After all the horrible consumer practices Comcast does regularly you'll still give them the benefit of the doubt? How many times do they have to prove themselves as untrustworthy and consumer hostile that you'll stop sitting there and just hoping that next magical tech will make them stop trying to extract maximum money and inject ads into your stream?
Yes, HTTPS is great and should be deployed everywhere. But thinking that they'll just give up on injecting ads into your stream when a large chunk of people use it is hopelessly naive - especially when off-the-shelf enterprise solutions that MITM HTTPS traffic already exist.
The technical capability to MiTM TLS exists since the very moment TLS was designed. It all hinges on the ability to get a trusted certificate for the domain you want to MiTM. You can do TLS MiTM with Apache if you choose to. Acquiring the Cert has always been the problem and nothing changed in that regard. Strictly speaking, things on that front have become harder since browsers are becoming more and more strict about enforcing TLS security. If Comcast moved to distributing a CA cert to their customers I could quite well imagine that all Browser vendors block that root, as they’ve done with CA that fell out of trust.

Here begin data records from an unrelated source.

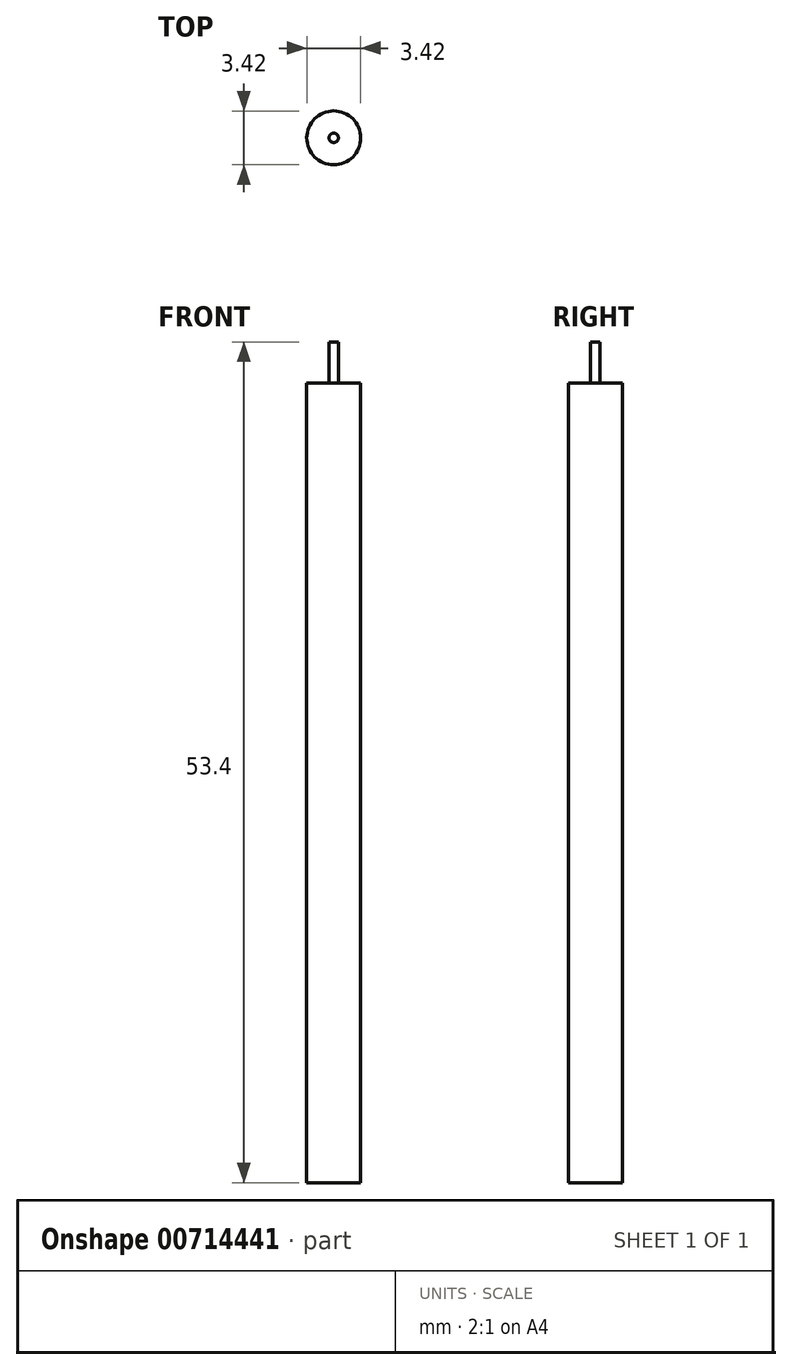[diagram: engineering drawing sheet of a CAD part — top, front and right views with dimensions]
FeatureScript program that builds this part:
annotation { "Feature Type Name" : "Feature", "Feature Type Description" : "" }
export const myFeature = defineFeature(function(context is Context, id is Id, definition is map)
    precondition{}
    {
        {
            var Q0;
            Q0=qCreatedBy(makeId("Top.planeOp"),FACE);
            var sketch = newSketch(context, id + "F0", { "sketchPlane" : qUnion([Q0])});
            skCircle(sketch, "E0", {"center": v(0, 0) * mm, "radius": 0.3 * mm});
            skSolve(sketch);
        }
        {
            var Q0;
            Q0=makeQuery(id+"F0.imprint","IMPRINT",FACE,{"disambiguationData":[TD([[makeQuery(id+"F0.imprint","IMPRINT",EDGE,{"derivedFrom":sQuery(id+"F0.wireOp",EDGE,"E0")}),1.0]])]});
            extrude(context, id + "F1", {"entities" : qUnion([Q0]), "oppositeDirection" : true, "depth" : 2.6 * mm});
        }
        {
            var Q0;
            Q0=makeQuery(id+"F1.opExtrude","CAP_FACE",FACE,{"disambiguationData":[OSD([sQuery(id+"F0.wireOp",EDGE,"E0")])],"isStart":false});
            var sketch = newSketch(context, id + "F2", { "sketchPlane" : qUnion([Q0])});
            skCircle(sketch, "E1", {"center": v(0, 0) * mm, "radius": 1.71 * mm});
            skSolve(sketch);
        }
        {
            var Q0;
            Q0=qSketchRegion(id+"F2",true);
            extrude(context, id + "F3", {"entities" : qUnion([Q0]), "operationType" : NewBodyOperationType.ADD, "depth" : 50.8 * mm});
        }
    });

Not to mention the Certificate Transparency efforts..
Breaking TLS is considerably harder. And forcing a cert upon your customers would be hard to scale... It would be similar to implementing a firewall forbidding TLS and VPNs. That's a hard sell.
Comcast and their telco friends just managed to lobby legislation away while completely ignoring complaints and good business. It doesn't look like Americans have any power to fight against these companies so trust into other for-profit companies which are reliant to Comcast & Co. for their profits seems a bit optimistic to me :/
That post wasn't about legislation. It was about the fact that if Comcast started trying to install root certs on the machines of customers using them for their ISP (which itself is unlikely because of the extra cost both to install, and to troublehsoot, i.e., "why can't I browse anything when I am on my new phone"), Google, Apple, and Microsoft could, and likely would, decide to reject them in their respective browsers as being untrusted. Because they have seen fit to do that in other instances where user security was compromised, and an ISP MITM every bit of your traffic is no less alarming.
Yes, HTTPS is great and should be deployed everywhere. But thinking that they'll just give up on injecting ads into your stream when a large chunk of people use it is hopelessly naive - especially when off-the-shelf enterprise solutions that MITM HTTPS traffic already exist.